Depuis, la compétition entre Québec solidaire et le Parti québécois se fait surtout sur la question de la souveraineté, qui se veut de gauche dans le premier cas, plus « réaliste » dans le second. Mais ce n’est pas forcément ce qu’en attendent une majorité d’électeurs et d’électrices dont la lassitude à l’égard de ce débat est palpable.

« Tout remettre en question » pour le Parti québécois devrait concerner tout d’abord l’orientation rétrolibérale que les directions du parti ont pratiquée depuis plus de trente ans, en dépit de leur rhétorique fleurie faussement social-démocrate. Faute de quoi, le parti continuera à piétiner au profit de Québec solidaire. Les deux sont de force presque égale en termes de vote et ils se neutralisent mutuellement.

Après tout, la Coalition avenir Québec (la CAQ) dont le chef est un ancien ministre péquiste tout comme bien des cadres occupe fort bien le centre-droit économique et il se fait le héraut d’un nationalisme autonomiste qui convient à bon nombre d’électeurs et d’électrices. Le Parti québécois propose la même chose, mais assortie d’une aventure perçue comme risquée : l’indépendance.
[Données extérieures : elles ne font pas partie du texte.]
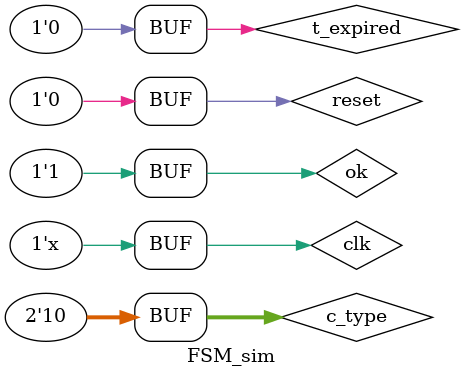
<source format=v>
`timescale 1ns / 1ps


module FSM_sim;

	// Inputs
	reg clk;
	reg ok;
	reg [1:0] c_type;
	reg t_expired;
	reg reset;

	// Outputs
	wire [2:0] ing_type;
	wire start_timer;
	wire [7:3] ingredientes;

	// Instantiate the Unit Under Test (UUT)
	FSM uut (
		.clk(clk), 
		.ok(ok), 
		.c_type(c_type), 
		.t_expired(t_expired), 
		.reset(reset), 
		.ing_type(ing_type), 
		.start_timer(start_timer), 
		.ingredientes(ingredientes)
	);

	initial begin
		// Initialize Inputs
		clk = 0;
		ok = 0;
		c_type = 0;
		t_expired = 0;
		reset = 0;

		// Wait 100 ns for global reset to finish
		#100;
        
		// Add stimulus here
		#10 c_type = 2;
		#10 ok = 1;
		#10 t_expired = 1;
		#10 t_expired = 0;
		#10 t_expired = 1;
		#10 t_expired = 0;
		#10 t_expired = 1;
		#10 t_expired = 0;
		#10 t_expired = 1;
		#10 t_expired = 0;
		#10 t_expired = 1;
		#10 t_expired = 0;
		
	end
	
	always 
		#5  clk =  ! clk; 
endmodule


</source>
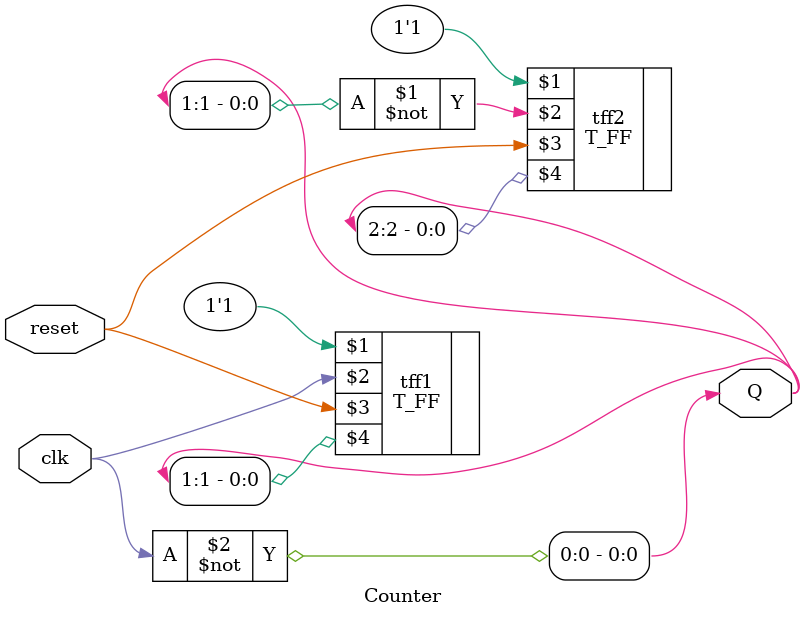
<source format=v>
module Counter( clk, reset, Q);

	input clk, reset;
	output [2:0]Q;

	T_FF tff1(1'b1, clk, reset, Q[1]);
	T_FF tff2(1'b1, ~Q[1], reset, Q[2]);

	not not1( Q[0], clk);
		
endmodule
</source>
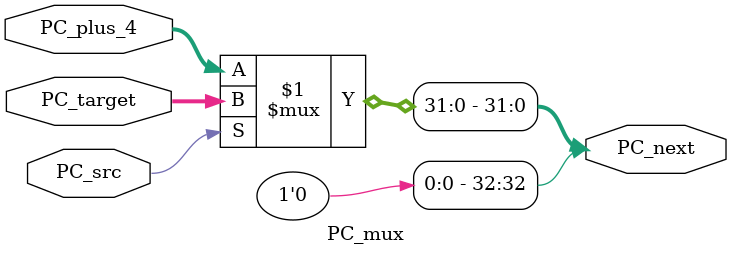
<source format=sv>
module PC_mux (
    input logic [31:0] PC_plus_4, PC_target, 
    input logic PC_src,
    output logic [32:0] PC_next
);

    assign PC_next = (PC_src) ? PC_target : PC_plus_4;



endmodule
</source>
Quant à Québec solidaire qui leur apparaît plus authentiquement souverainiste que le Parti québécois, il a tout intérêt à ne pas faire dépendre la réalisation de ses engagements électoraux de la seule accession du Québec à l’indépendance. Le rêve d’une société plus juste et plus égalitaire motive beaucoup de ses membres plus que celui de la souveraineté, sans pour autant qu’ils renient l’objectif d’une autonomie plus grande pour le Québec, avec toutes les nuances qu’on peut imaginer.

Une fusion est-elle envisageable entre les deux partis ? Y ont-ils intérêt ? En stricts termes électoraux, devant une CAQ bien en selle, sans doute. Mais les péquistes consentiront-ils à jouer le jeu de Québec solidaire sur le plan du programme économique et social ? Rien n’est moins sûr.

Du point de vue de la direction péquiste, cela équivaudrait non seulement à renier presque quarante ans de politiques influencées par le rétrolibéralisme, mais à couper leur parti des tendances sociales et économiques majeures qui prévalent encore dans l’ensemble des pays occidentaux à divers degrés, et que la CAQ assume fort bien.

Pour finir, une devinette : qui a proclamé en 1985 que « la Révolution tranquille est finie une fois pour toutes » ?

Réponse : Pierre-Marc Johnson alors éphémère premier ministre successeur d’un René Lévesque démissionnaire, dans le dernier gouvernement péquiste alors en fin de mandat.